With the help of implant supported dentistry, this is slowly changing. Today we can replace not only the upper, visible tooth, which is more commonly known as the crown but also the lost root, through dental implants.
Dental Implant FAQ’s
Dental implants, being a new technology, raises a lot of questions among patients that are considering implant supported dentistry to replace their lost teeth. Some patients have questions about the longevity of the implants while others just want to know if they are eligible to get implant supported dentistry. This second question is more complex than a simple yes or no answer because from a technical perspective virtually anyone can have the benefit of implant supported dentistry.
However, it is important to remember that with everything there are usually caveats. In the case of implants, the caveat is that this kind of dentistry requires oral surgery to place the implants. As such, patients need to be healthy enough to receive an oral surgery. In addition to this, there are a few conditions that may prevent patients from getting dental implants or may delay the process. These include diseases like uncontrolled diabetes, periodontal diseases, and treatment for cancer that includes radiation.

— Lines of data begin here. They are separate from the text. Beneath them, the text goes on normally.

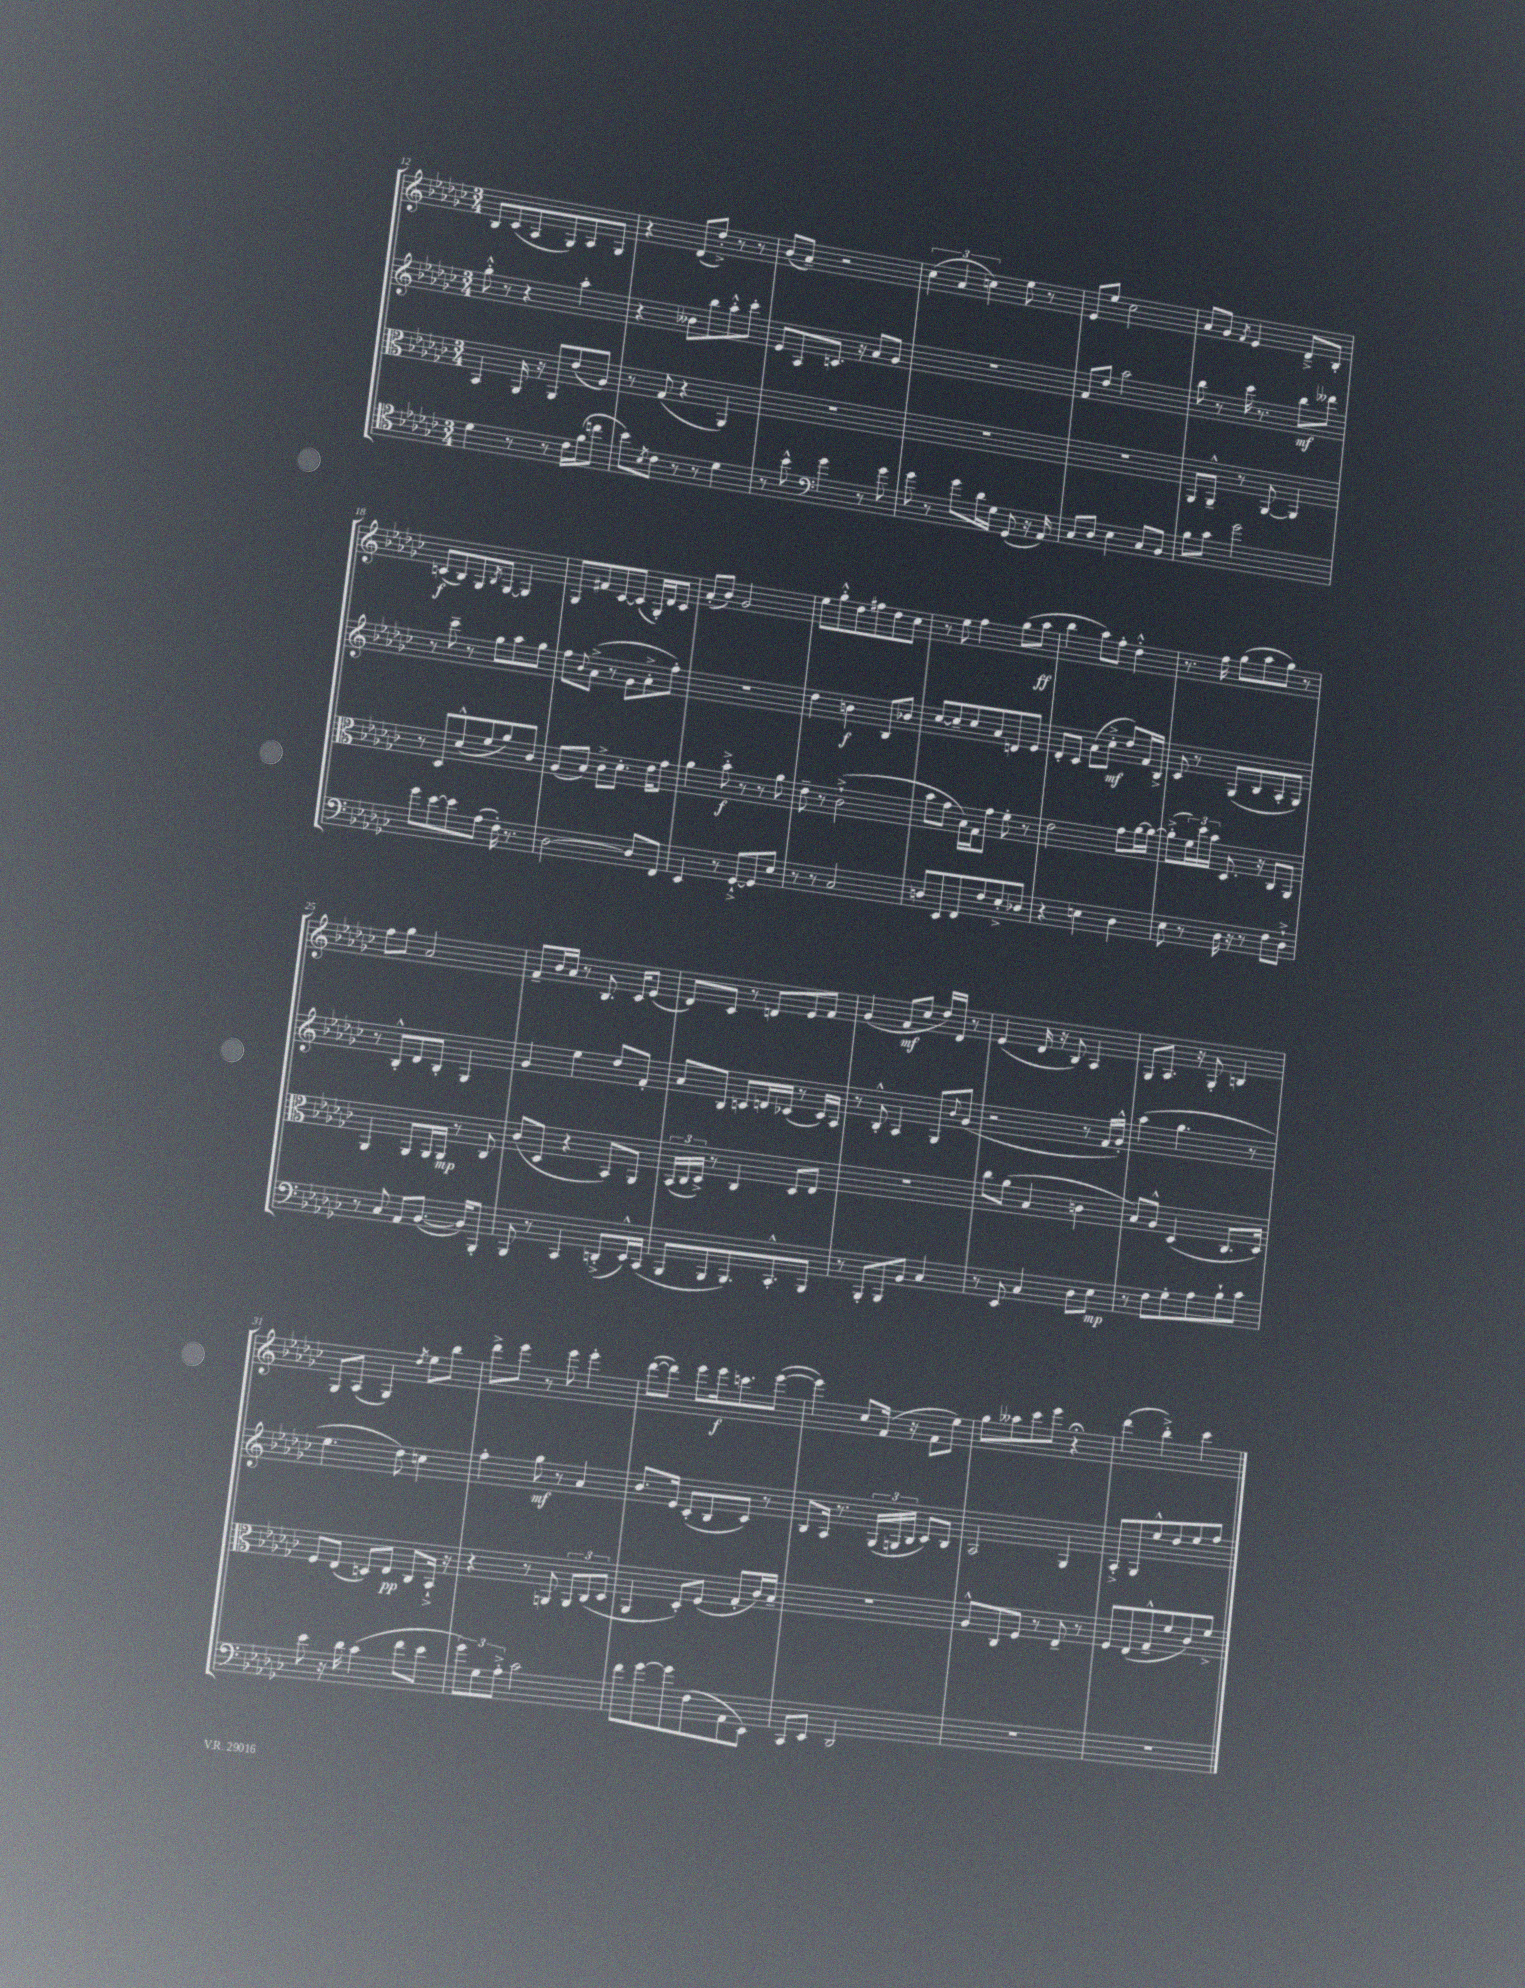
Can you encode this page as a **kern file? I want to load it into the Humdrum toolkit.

**kern	**kern	**kern	**kern
*staff4	*staff3	*staff2	*staff1
*clefC4	*clefC3	*clefG2	*clefG2
*k[b-e-a-d-g-c-]	*k[b-e-a-d-g-c-]	*k[b-e-a-d-g-c-]	*k[b-e-a-d-g-c-]
*M3/4	*M3/4	*M3/4	*M3/4
4d-	4BB-	8gg-'^^	8B-
.	.	8r	(8c-
8r	16AA-	4r	8A-
.	16r	.	.
8r	8AA-	.	8G-)
16c-	(8e-	4aa-'	8A-
(16f	.	.	.
8cc	8A-)	.	8G-
=	=	=	=
8b-)	8r	4r	4r
8qB-	.	.	.
8c-	(8G-	.	.
8r	4r	8b--	(8d-
8r	.	8bb-	8dd-'^)
4d-	4AA-)	8aa-'^^	8r
.	.	8ccc-'	8r
=	=	=	=
8r	2.r	8e-	(8b-
8b-^^	.	8A-	8a-~)
*clefF4	*	*	*
4g-	.	8.c	2r
.	.	16r	.
8r	.	8a-	.
8g-	.	8g-	.
=	=	=	=
8g-	2.r	2.r	(6cc-
8r	.	.	.
.	.	.	6a-
8g-	.	.	.
.	.	.	6cc)
16d-	.	.	.
16G-	.	.	.
(8GG-	.	.	8ee-
16r	.	.	8r
16AA-)	.	.	.
=	=	=	=
8C-	2.r	8f	8e-
8D-	.	8dd-	8ee-
4E-	.	2aa-	2cc-
8C-	.	.	.
8BB-	.	.	.
=	=	=	=
8B-	8AA-	8bb-	8a-
8c-	8AA-~^^	8r	8g-
.	.	.	8qf
2g-	8r	16ccc-	4e-
.	.	8.r	.
.	[8AA-	.	.
.	4AA-]	8bb-	8d-~^
.	.	8ddd--	8B-'
=	=	=	=
8g-	8r	8r	(8c
[8e-	8D-	8ccc-~	8B-)
8e-]	(8d-^^	8r	8G-
.	.	.	8qB-
(8A-	8f	8gg-	[8G-
16F')	8a-)	8aa-	4G-]
8.r	.	.	.
.	8c-	8gg-	.
=	=	=	=
[2D-	(8A-	8ff	8G-
.	.	8qqb-	.
.	8B-)	(8a-^	8f#
.	8c-^	8r	[8c-
.	8.d-'	8g-	(8c-]
8D-]	.	8a-'^	16G-')
.	16e-	.	16d-
8FF	8g-	8ff')	8c-
=	=	=	=
4EE-	4a-	2.r	(8a-'
.	.	.	8b-)
8r	8b-'^	.	2g-
[8GG-`^	8r	.	.
8GG-]	8r	.	.
8E-	8a-	.	.
=	=	=	=
8r	8e-~	4dd-	8ee-
8r	8r	.	8gg-'^^
2C-	(2c-`^	4b	8dd-
.	.	.	8ff#
.	.	8B-	8dd-
.	.	8b-	8cc-
=	=	=	=
8D	8b-	[8cc-	8r
8EE-	8g-	8cc-~]	8ee-
8FF	16B-)	8cc-	4ff
.	16G-	.	.
8F	8g-	8a-	.
8E-'^	8f'	8d	(8gg-
8D-	8r	8e-	8aa-
=	=	=	=
4r	2e-	8d-'	4bb-
.	.	8c-	.
4E	.	(8a-	8aa-)
.	.	8cc-'^	8ff'
4D-	8g-	8dd-)	4dd-'^^
.	[16a-	16f	.
.	16a-_	16B-^	.
=	=	=	=
8E-	(8a-'^]	8c-	8.r
8r	24f)	8r	.
.	24dd-	.	.
.	.	.	16ff
.	24b-	.	.
16D-	8.D-	(8G-	(8gg-
16r	.	.	.
8r	.	8B-	8aa-
.	16r	.	.
8F	8C-	8A-'	8gg-)
8D-`^	8AA-	8G-)	8r
=	=	=	=
8r	4AA-	8r	8ff
8C-	.	8B-'^^	8gg-
8AA-	8AA-	8d-	2a-
([8.BB-	16AA-	8B-'	.
.	16AA-	.	.
.	8r	4G-	.
16BB-])	.	.	.
8BBB-'	8C-	.	.
=	=	=	=
8BBB-	(8c-	4g-	8f~
8r	8D-	.	16b-
.	.	.	16a-
4CC-	4r	4ee-	8r
.	.	.	8.B-
(8DD'^	8BB-)	8dd-	.
.	.	.	16c-
16EE-^^)	8AA-	8f'	(8e-
(16CC-	.	.	.
=	=	=	=
8BBB-	(24BB-	8a-	8d-)
.	24C-	.	.
.	24D-^)	.	.
8BBB-	8r	8B-	8c-
8.BBB-)	4C-	8c	8r
.	.	16d	8d
8.CC-'^^	.	(16c-	.
.	8D-	8r	8e-
8BBB-	8E-	16c-)	8f
.	.	16A-	.
=	=	=	=
8r	2.r	8r	(4g-
8BBB-'	.	8B-'^^	.
8BBB-	.	4A-	8f
8BB-	.	.	8cc-
4C-	.	8G-	16dd-)
.	.	.	16d-
.	.	8qqb-	.
.	.	(8g-	8r
=	=	=	=
8r	8cc-	2r	(4e-
8EE-	(8a-	.	.
4C-	4B-	.	16d-
.	.	.	16r
.	.	.	8B-)
8D-	4c	8r	4A-
8E-	.	16f	.
.	.	16g-'^^)	.
=	=	=	=
8r	8B-)	(4aa-	8G-
8F	8A-^^	.	8.A-
8G-'	(4D-	4.gg-	.
.	.	.	16r
8A-	.	.	8G-'
8B-`	8.C-	.	4B
8c-	.	8r	.
.	16D-)	.	.
=	=	=	=
8e-	8F	4.ee-	8G-
16r	(8E-	.	(8A-
16d-	.	.	.
(4c-	8D)	.	4G-)
.	8E-	8dd-)	.
.	.	.	8qdd-
8f	8C-	4cc	8ee-
8e-	16BB-`^	.	8bb-
.	16r	.	.
=	=	=	=
12g-)	4r	4ff'	8ddd-^
12G-	.	.	.
.	.	.	8eee-
12A-'^	.	.	.
2c-	8r	8gg-	8r
.	8AA	8r	8eee-
.	12AA	4a-	4eee-'
.	(12C-	.	.
.	12D-	.	.
=	=	=	=
8f	4AA-	8.b-	([8ddd-
[8g-	.	.	8ddd-])
.	.	16e-	.
8g-]	8D-')	(8c-'	8eee-
(8F	(8F	8B-	16eee-
.	.	.	8.ccc
8AA-	8G-'	8c-)	.
8EE-)	16c-)	8r	([8eee-
.	16B-~	.	.
=	=	=	=
8CC-	2.r	8B-	4eee-])
8EE-	.	16A-	.
.	.	8.r	.
2DD-	.	.	8cc-
.	.	(24G-	(16f
.	.	24G	.
.	.	.	16r
.	.	24B-	.
.	.	8c-)	8f
.	.	8B-	8ee-)
=	=	=	=
2.r	8A-^^	2A-	8gg-
.	8C-	.	8aa--
.	8F	.	8ccc-
.	8r	.	8eee-
.	8E-~	4G-	4r;
.	8r	.	.
=	=	=	=
2.r	8F	8A-'^	(4ddd-
.	(8E-	8G-	.
.	8G-~^^	8ee-^^	4bb-'^)
.	8f	8dd-	.
.	8c-)	8ee-	4ccc-
.	8f^	8ff	.
==	==	==	==
*-	*-	*-	*-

Restore your smile with functional teeth
Implant supported dentistry is one of the most successful forms of replacing lost teeth, partly due to the fact that we are able to replace the root with an implant that holds the crown of the tooth in place securely. This kind of success does not happen by accident. We will take X-rays to determine if the patient’s jawbone has sufficient density to support and sustain a dental implant. Since implant supported dentistry depends most heavily on the quality of the implant, the first step is to secure the implant itself.
In many patients, we will find that the loss of teeth has led to a deterioration of the jawbone itself. In situations like this, we will need to perform an alveolar bone graft to make sure that there is a sufficiently dense block of bone into which we can place the implant. This kind of an onlay bone graft typically requires that the patient recovers for around three to six months before we can proceed to the next steps of the implant supported dentistry.